Democratic Underground  
Stopping the Rush
October 3, 2003
By Mike McArdle

Donovan McNabb, a star athlete from the time he was in middle school, had probably long looked forward to the day when he would enter the NFL. But when it happened and the Philadelphia Eagles selected him with the second overall pick in the draft, the choice was greeted with a sound very familiar to Philadelphia pro athletes:


A group of Philly sports fans, encouraged and accompanied by a sports talk show host, had wanted the team to select Texas running back Ricky Williams and had traveled to New York, power-guzzling their favorite adult beverages along the way, to encourage the team to take Williams. The fans who once pelted Santa Claus with snowballs and raucously cheered a career-ending injury to Dallas' Michael Irvin had done it again. The incident made the news shows that evening and was a topic of discussion for years whenever McNabb's tenure as Philadelphia quarterback came up.

An athlete being verbally mugged by Philly fans is nothing new.
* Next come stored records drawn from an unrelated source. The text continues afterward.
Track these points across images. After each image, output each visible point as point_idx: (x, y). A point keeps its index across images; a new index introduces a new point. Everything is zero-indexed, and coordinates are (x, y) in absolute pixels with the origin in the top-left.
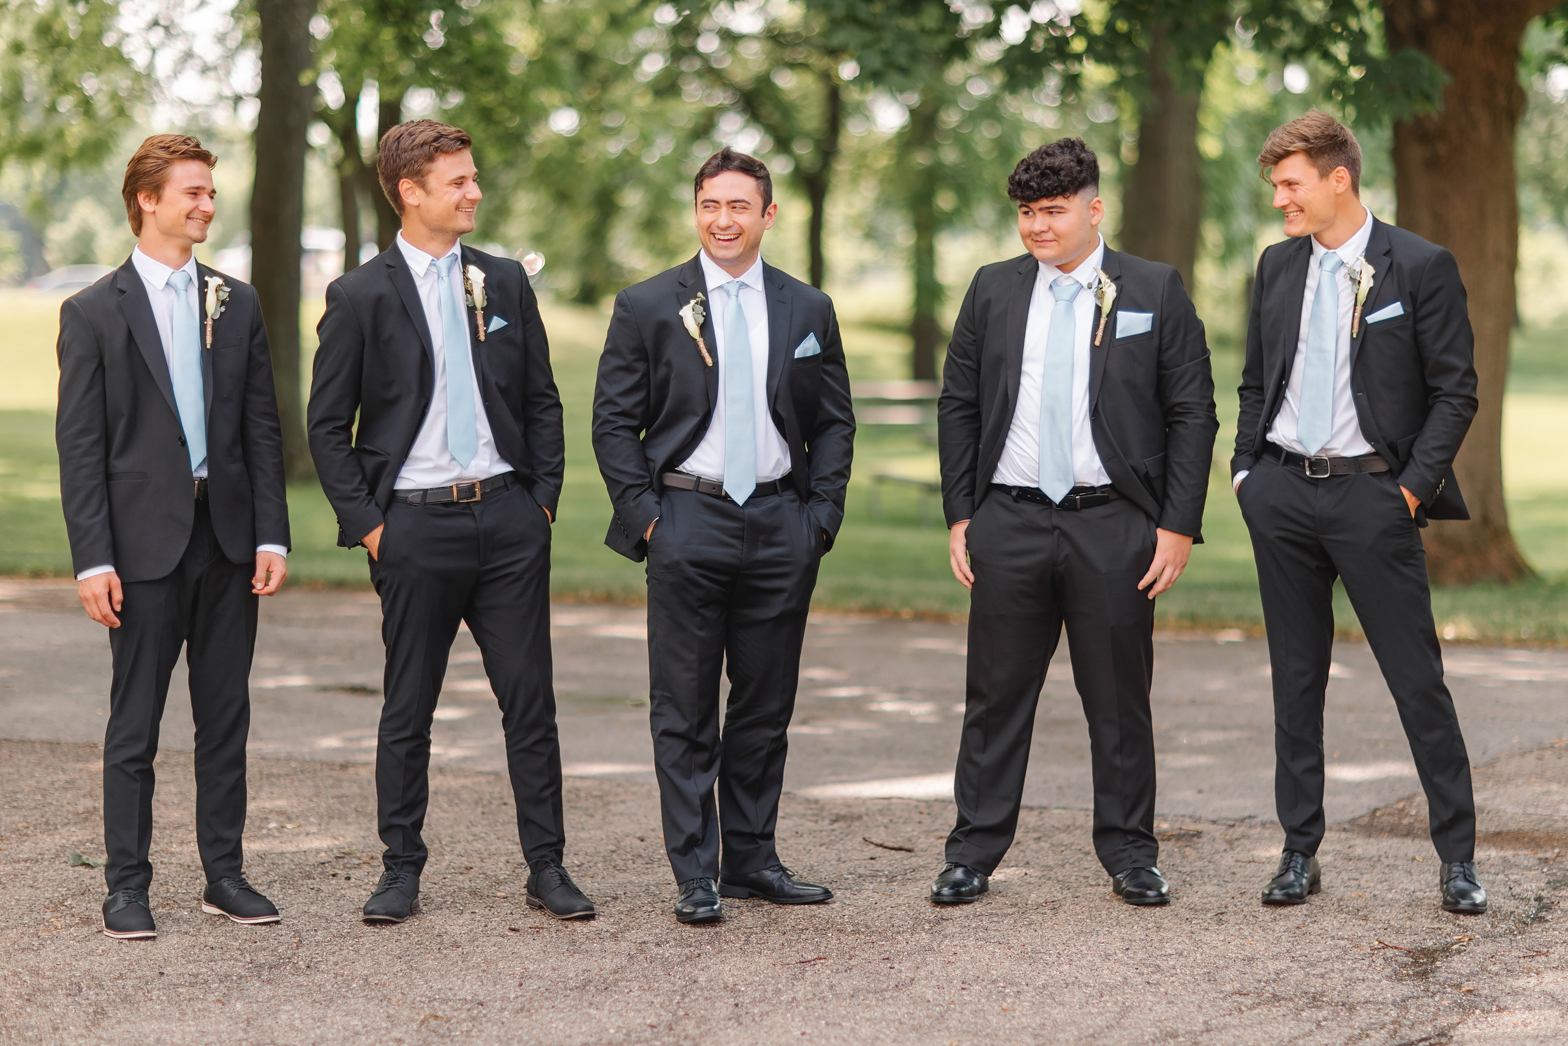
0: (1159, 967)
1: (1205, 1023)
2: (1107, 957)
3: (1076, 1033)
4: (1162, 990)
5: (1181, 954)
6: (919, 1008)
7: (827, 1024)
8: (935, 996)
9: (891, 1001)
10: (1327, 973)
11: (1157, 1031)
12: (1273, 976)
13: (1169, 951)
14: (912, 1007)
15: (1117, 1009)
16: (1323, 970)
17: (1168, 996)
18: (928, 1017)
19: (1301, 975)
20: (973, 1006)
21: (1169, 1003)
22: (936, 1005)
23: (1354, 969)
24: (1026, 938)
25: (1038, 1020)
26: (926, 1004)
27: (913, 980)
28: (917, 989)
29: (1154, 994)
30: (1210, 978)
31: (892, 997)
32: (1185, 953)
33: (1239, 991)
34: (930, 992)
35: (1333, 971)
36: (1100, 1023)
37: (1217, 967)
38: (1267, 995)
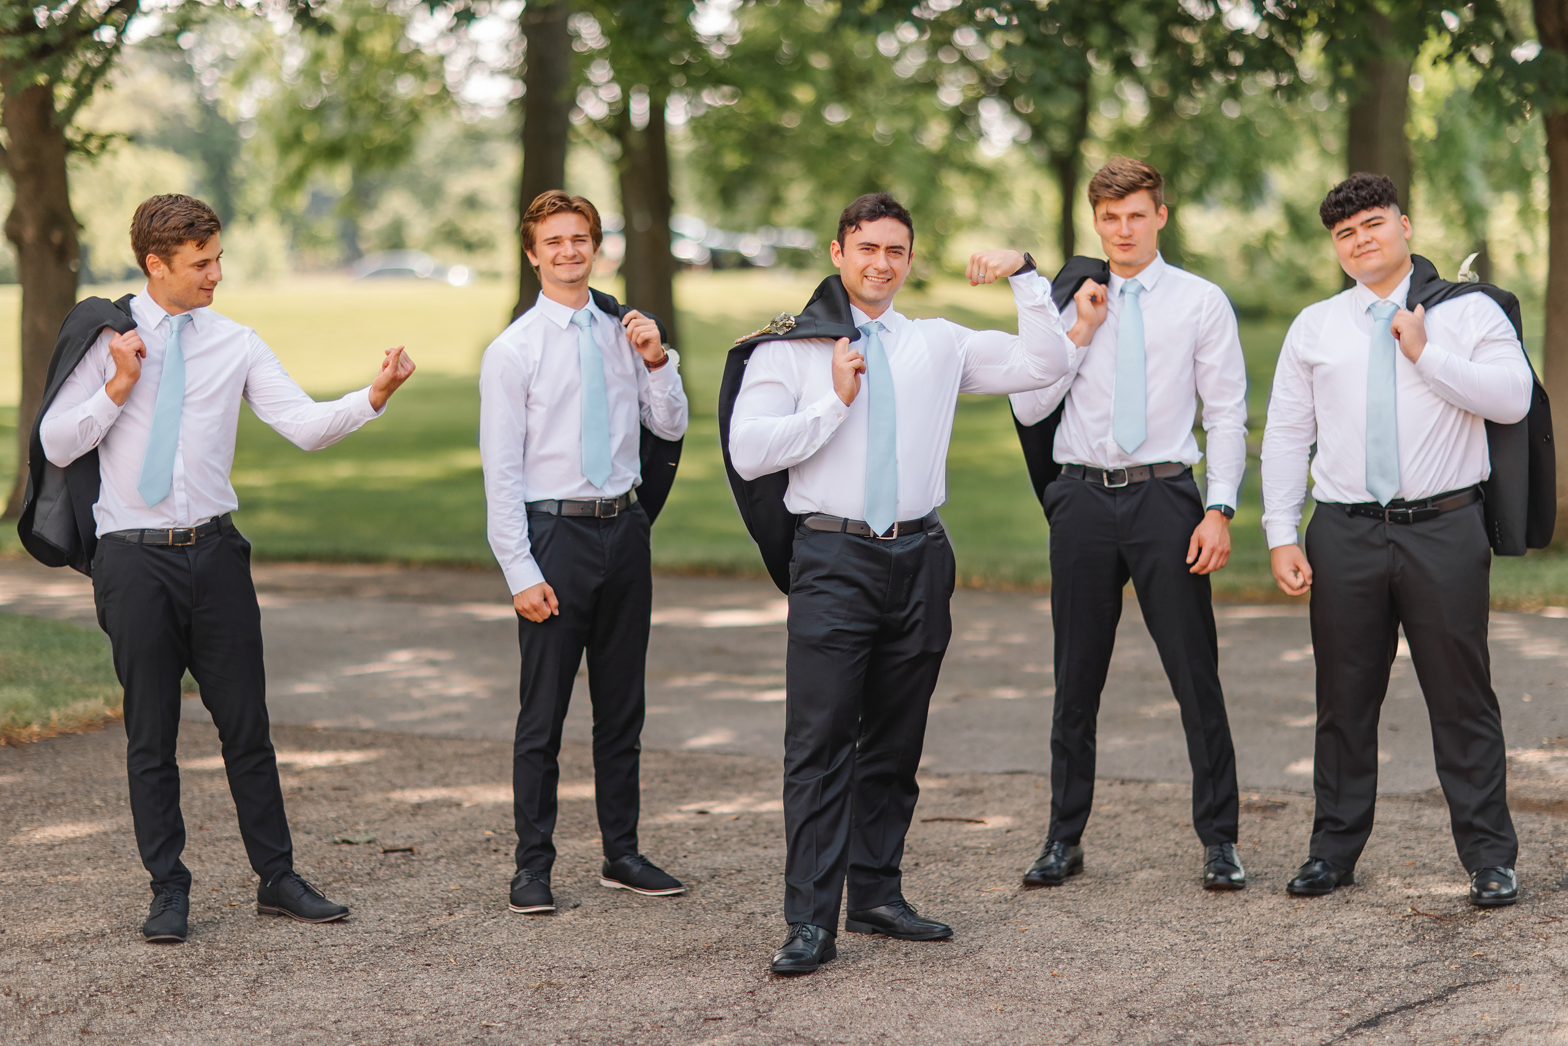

But this week McNabb was blindsided by something more insidious than plastered fans or charging linebackers - a moonlighting talk show host.

Rush Limbaugh, hero to all disgruntled white guys who think the world would be a much better place if the fifties just came back, told the sports world that McNabb isn't really a good quarterback - fans and the sports press just say he's a good quarterback because he's black.

"I don't think he's been that good from the get-go. I think what we've had here is a little social concern in the NFL," the radio blowhard said. "The media has been very desirous that a black quarterback do well. They're interested in black coaches and black quarterbacks doing well; I think there's a little hope invested in McNabb, and he got a lot of credit for the performance of his team, that he really didn't deserve."

Limbaugh has made a phenomenal living preaching to a choir of people who see a black bank manager or a black company vice president and assume immediately that that person has been promoted ahead of a more qualified white person because the company is afraid they will have Jesse Jackson on their doorstep if they don't do so. They are convinced that a great meritocracy once existed in America and people got ahead on talent and hard work alone (or at least they had to wait around to inherit their wealth - some for quite a few years) but that liberals and blacks and civil rights activists trashed this wonderful world and substituted a world in which all that is needed for success is black skin, a Spanish surname or the absence of a male appendage.

They like to view whites, and especially white males, and even more especially white males who go to church, as members of a persecuted minority. They long to return to return to the age of "rugged individualism" as their man Rush likes to put it.

And there are a lot of them out there apparently. Enough to make Limbaugh quite rich and to keep his phone lines hopping with the angry voices of "dittoheads" who seem to feel that he's the first one to say the things they've wanted to hear since they flunked out of school in the sixth grade.

Donovan McNabb long ago made peace with the people who booed him on draft day. The dreadful team that he joined that day has gone to two consecutive NFC championship games and McNabb has played in the Pro Bowl. Last year he played one of his greatest games hobbling around on what turned out to be a broken fibula. But the injury caused him to miss the final six weeks of the season and some feel he has not fully come back from it. During the third quarter of a game earlier this year some fans began booing (hey, these are still Philly fans) and demanding that local folk hero, A.J. Feely, who guided the team in McNabb's absence last year be sent into the game. (The young, handsome Feely is almost as popular as McNabb in the city. He is surely the only third string quarterback in the NFL who has his own radio show).

But there was a concern because there had been a noticeable drop-off in McNabb's performance both at the end of last year and the beginning of the current season. Limbaugh took advantage of McNabb's slump to brand his entire career a mirage caused by the press and the league's desire to elevate the performance of a black quarterback above what it really was.

McNabb should not make peace with Rush Limbaugh. Rush is mired in a world where McNabb would have been made a defensive back or running back in his college career because blacks were not regarded as capable of leading an offense.

The player who was selected immediately after McNabb on that draft day in 1999 was a black quarterback named Akili Smith from the University of Oregon. After a few dismal years with the woeful Bengals, Smith was cut by the Packers in training camp this year. Poor guy. I guess Limbaugh never told him about the media's affirmative action program for black quarterbacks.

Editor's note: Rush Limbaugh has since resigned from ESPN, and is also allegedly a drug addict.